Offensichtlich nicht!
Von meinem Händler habe ich heute die Info erhalten das die bestellte Ersatzleuchte bereits geliefert wurde, und diese habe ich am Abend noch angeschlossen.
Die neue Leuchte flackert bisher nicht, und leuchtet ganz normal.
Leider ist gestern eine weitere Leuchte ausgefallen, und eine andere sieht auch nicht mehr ganz "gesund' aus, es ist ein ganz leichtes Flackern zu sehen.
Ich denke es ist nur eine Frage der Zeit bis auch diese LED-Leuchte ausfällt...
Nun überlege ich weitere Leuchten zu bestellen, mindestens die zweite defekte muss ausgetauscht werden.
Wie bereits erwähnt ist es kein billiges Vergnügen bei einem Stückpreis von rund 83 €.
Die angebliche Qualität stelle ich auch in Frage, auch wenn die Leuchten seit rund 5 Jahren verbaut sind komme ich auf mehrere hundert Betriebsstunden, und das ist für eine LED-Leuchte eigentlich nicht viel.
Ich habe auch schon im Internet nach Infos zur Lebensdauer der megalite Leuchten gesucht, aber man findet unter den technischen Daten nur Informationen zum Stromverbrauch.
Die Garantiezeit ist natürlich lange verstrichen, ich kann versuchen ob sich eine Kulanzregelung finden lässt.
Viel Hoffnung habe ich nicht, und wenn irgendwann alle restlichen Leuchten ausgetauscht werden müssen (wenn noch erhältlich) kostet mich der Spaß rund 700 €.


----------



## Patrick K (30. Okt. 2013)

*AW: Erfahrungen mit Megawood megalite LED-Bodenstrahler?*

Hallo Marc 

Ich will ja nichts schlecht reden, ABER du kannst dir ja ausrechnen wie lange du 8 Hallo-Leuchten mit 10 W bei 8 Stunden am Tag ,für 700 Mäuse brennen lassen kannst.

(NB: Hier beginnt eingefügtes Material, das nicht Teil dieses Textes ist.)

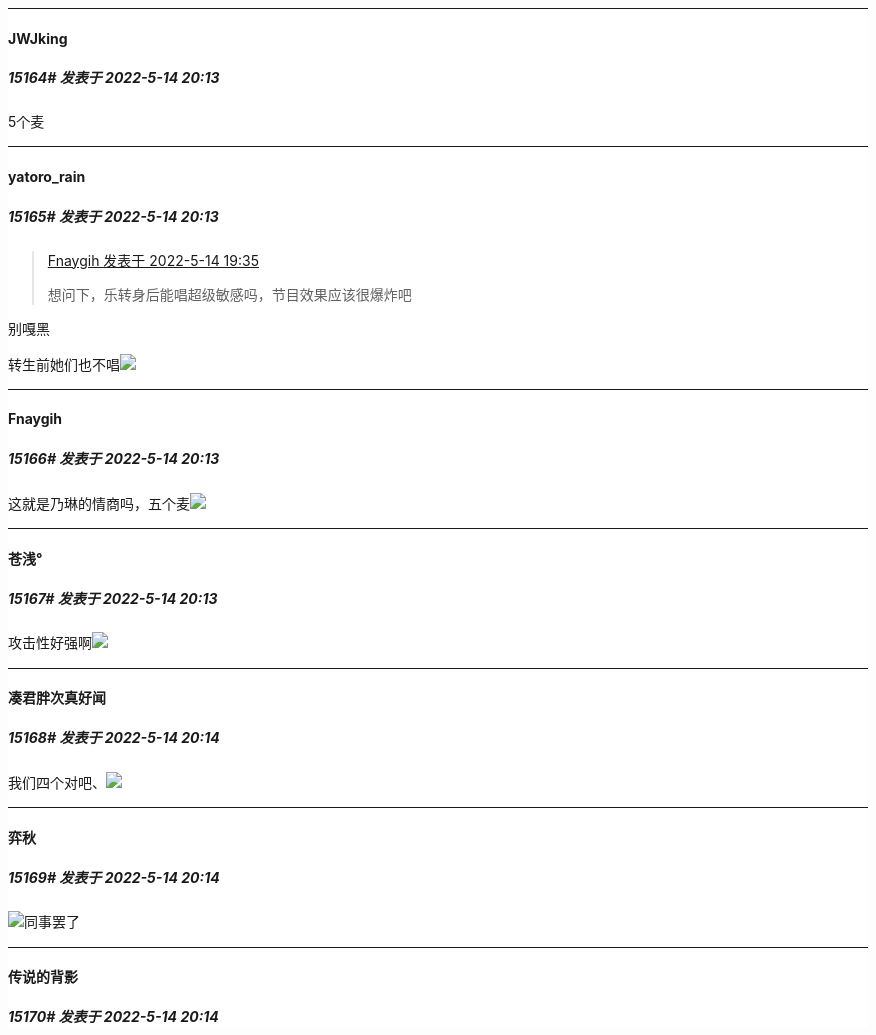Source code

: *****

####  JWJking  
##### 15164#       发表于 2022-5-14 20:13

5个麦

*****

####  yatoro_rain  
##### 15165#       发表于 2022-5-14 20:13

<blockquote><a href="httphttps://bbs.saraba1st.com/2b/forum.php?mod=redirect&amp;goto=findpost&amp;pid=55839911&amp;ptid=2068882" target="_blank">Fnaygih 发表于 2022-5-14 19:35</a>

想问下，乐转身后能唱超级敏感吗，节目效果应该很爆炸吧</blockquote>
别嘎黑

转生前她们也不唱<img src="https://static.saraba1st.com/image/smiley/face2017/065.png" referrerpolicy="no-referrer">

*****

####  Fnaygih  
##### 15166#       发表于 2022-5-14 20:13

这就是乃琳的情商吗，五个麦<img src="https://static.saraba1st.com/image/smiley/face2017/075.png" referrerpolicy="no-referrer">

*****

####  苍浅°  
##### 15167#       发表于 2022-5-14 20:13

攻击性好强啊<img src="https://static.saraba1st.com/image/smiley/face2017/169.gif" referrerpolicy="no-referrer">

*****

####  凑君胖次真好闻  
##### 15168#       发表于 2022-5-14 20:14

我们四个对吧、<img src="https://static.saraba1st.com/image/smiley/face2017/067.png" referrerpolicy="no-referrer">

*****

####  弈秋  
##### 15169#       发表于 2022-5-14 20:14

<img src="https://static.saraba1st.com/image/smiley/face2017/019.png" referrerpolicy="no-referrer">同事罢了

*****

####  传说的背影  
##### 15170#       发表于 2022-5-14 20:14
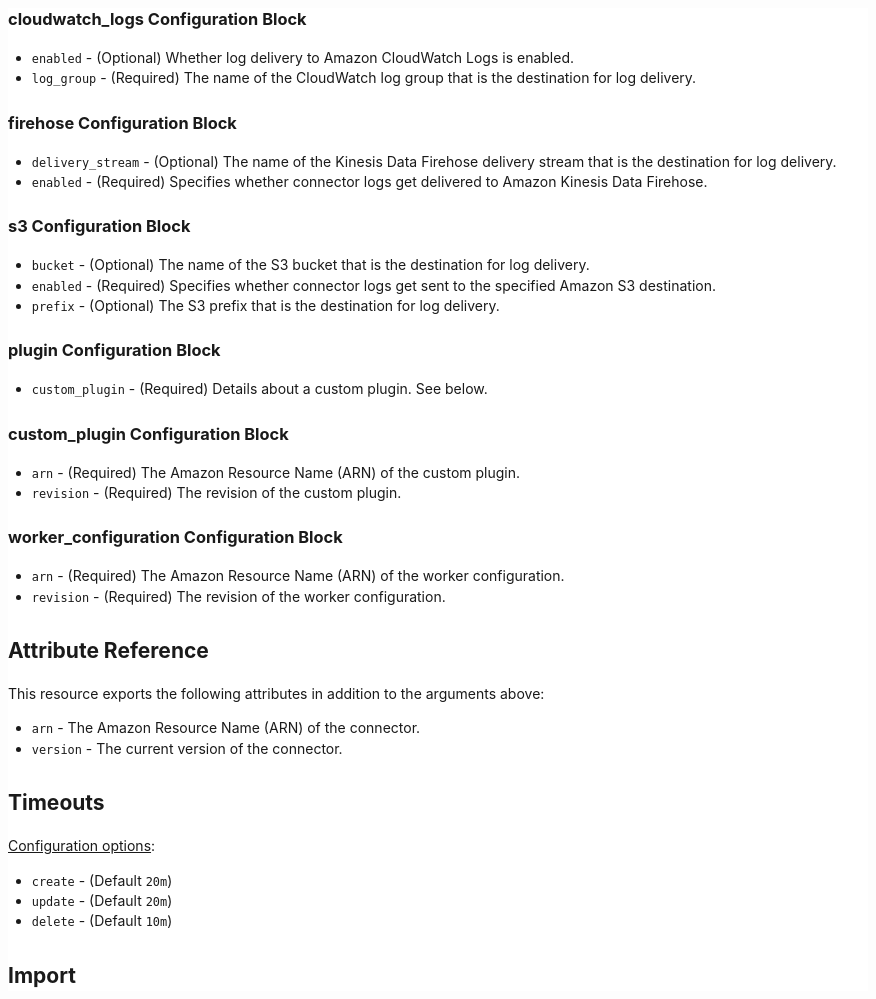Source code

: ### cloudwatch_logs Configuration Block

* `enabled` - (Optional) Whether log delivery to Amazon CloudWatch Logs is enabled.
* `log_group` - (Required) The name of the CloudWatch log group that is the destination for log delivery.

### firehose Configuration Block

* `delivery_stream` - (Optional) The name of the Kinesis Data Firehose delivery stream that is the destination for log delivery.
* `enabled` - (Required) Specifies whether connector logs get delivered to Amazon Kinesis Data Firehose.

### s3 Configuration Block

* `bucket` - (Optional) The name of the S3 bucket that is the destination for log delivery.
* `enabled` - (Required) Specifies whether connector logs get sent to the specified Amazon S3 destination.
* `prefix` - (Optional) The S3 prefix that is the destination for log delivery.

### plugin Configuration Block

* `custom_plugin` - (Required) Details about a custom plugin. See below.

### custom_plugin Configuration Block

* `arn` - (Required) The Amazon Resource Name (ARN) of the custom plugin.
* `revision` - (Required) The revision of the custom plugin.

### worker_configuration Configuration Block

* `arn` - (Required) The Amazon Resource Name (ARN) of the worker configuration.
* `revision` - (Required) The revision of the worker configuration.

## Attribute Reference

This resource exports the following attributes in addition to the arguments above:

* `arn` - The Amazon Resource Name (ARN) of the connector.
* `version` - The current version of the connector.

## Timeouts

[Configuration options](https://developer.hashicorp.com/terraform/language/resources/syntax#operation-timeouts):

* `create` - (Default `20m`)
* `update` - (Default `20m`)
* `delete` - (Default `10m`)

## Import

Ich bin ja auch ein LED fan aber solche Preise und die geringe Lebensdauer sind doch nicht im einklang zu bringen.

Gruss Obs


----------



## CityCobra (30. Okt. 2013)

Patrick K schrieb:


> du kannst dir ja ausrechnen wie lange du 8 Hallo-Leuchten mit 10 W bei 8 Stunden am Tag ,für 700 Mäuse brennen lassen kannst.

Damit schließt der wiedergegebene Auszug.